N E X T J O U R N E Y . O R G


Prologue:
Harrisburg-Atlanta
Atlanta-Lima
Lima-Cuzco
Having read so much about altitude sickness, I chose to spend my first day and night in Pisac, a small town which is situated a few hundred feet lower than Cuzco. The famous Andean coca tea helps with the mild symptoms (headache, pounding heart and shortness of breath). The coca tea is a strong stimulant, and tastes a bit like spinach water.
(Hotel Royal Inka Pisac)
It was a gorgeous day, yet I noticed that all Andean ladies wore warm sweaters.
Many inhabitants of Pisac still wear traditional clothes. And it is not for the tourists' benefit. I quickly gathered that the people of the Andes have a very strong sense of their roots and their history.

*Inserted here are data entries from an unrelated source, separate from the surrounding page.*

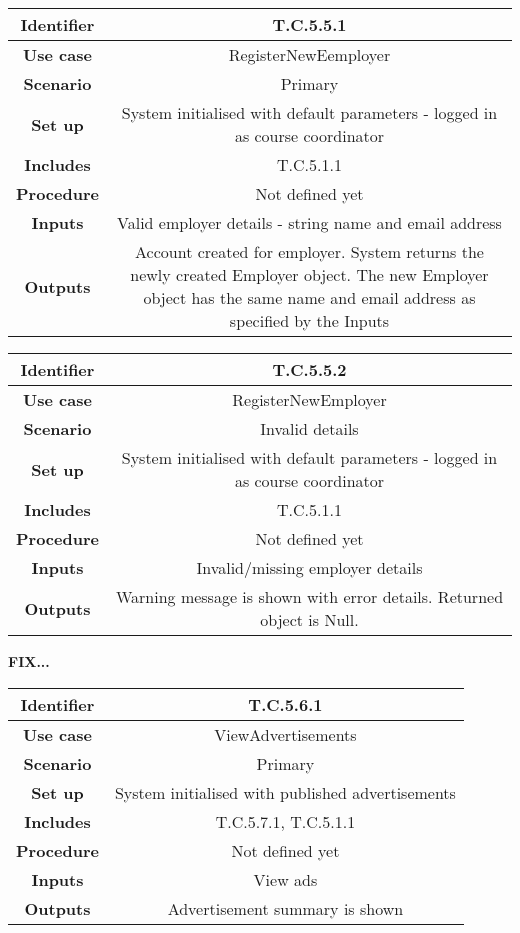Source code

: \begin{tabular}{|c|c|}
\hline \textbf{Identifier} & T.C.5.5.1\\
\hline \textbf{Use case} & RegisterNewEemployer\\
\hline \textbf{Scenario} & Primary\\
\hline \textbf{Set up} & System initialised with default parameters - logged in as course coordinator\\
\hline \textbf{Includes} & T.C.5.1.1\\
\hline \textbf{Procedure} & Not defined yet\\
\hline \textbf{Inputs} & Valid employer details - string name and email address\\
\hline \textbf{Outputs} & Account created for employer. System returns the newly created Employer object. The new Employer object has the same name and email address as specified by the Inputs\\
\hline
\end{tabular}

\begin{tabular}{|c|c|}
\hline \textbf{Identifier} & T.C.5.5.2\\
\hline \textbf{Use case} & RegisterNewEmployer\\
\hline \textbf{Scenario} & Invalid details\\
\hline \textbf{Set up} & System initialised with default parameters - logged in as course coordinator\\
\hline \textbf{Includes} & T.C.5.1.1\\
\hline \textbf{Procedure} & Not defined yet\\
\hline \textbf{Inputs} & Invalid/missing employer details\\
\hline \textbf{Outputs} & Warning message is shown with error details. Returned object is Null.\\
\hline
\end{tabular}

\textbf{FIX...}
\begin{tabular}{|c|c|}
\hline \textbf{Identifier} & T.C.5.6.1\\
\hline \textbf{Use case} & ViewAdvertisements\\
\hline \textbf{Scenario} & Primary\\
\hline \textbf{Set up} & System initialised with published advertisements\\
\hline \textbf{Includes} & T.C.5.7.1, T.C.5.1.1\\
\hline \textbf{Procedure} & Not defined yet\\
\hline \textbf{Inputs} & View ads\\
\hline \textbf{Outputs} & Advertisement summary is shown\\
\hline
\end{tabular}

Pisac is renowned for its huge Inca craft market. It is a maze of narrow passages between booths full of beautiful handmade items. 
The Pan pipes are everywhere in the Andes. You can hear them on an isolated mountain trail, played by a lone lama herder, or in syrupy arrangements in public buildings and aboard the train. Salsa music is also most popular: many merchants were peddling CDs of the late Celia Cruz.
There are about 3 Peruvian Soles in one US Dollar. Guidebooks advise you to bargain, and once, a tourist in a market almost ordered me to "offer her less." But I never bargained. The prices were very low, and if I was taken advantage of once or twice, so be it.
I had been  there but a few hours, and already I was captivated by the colors of Perú. Also, the thin air of the Andes is very clean, and I felt like I was wearing a new pair of glasses with a stronger prescription.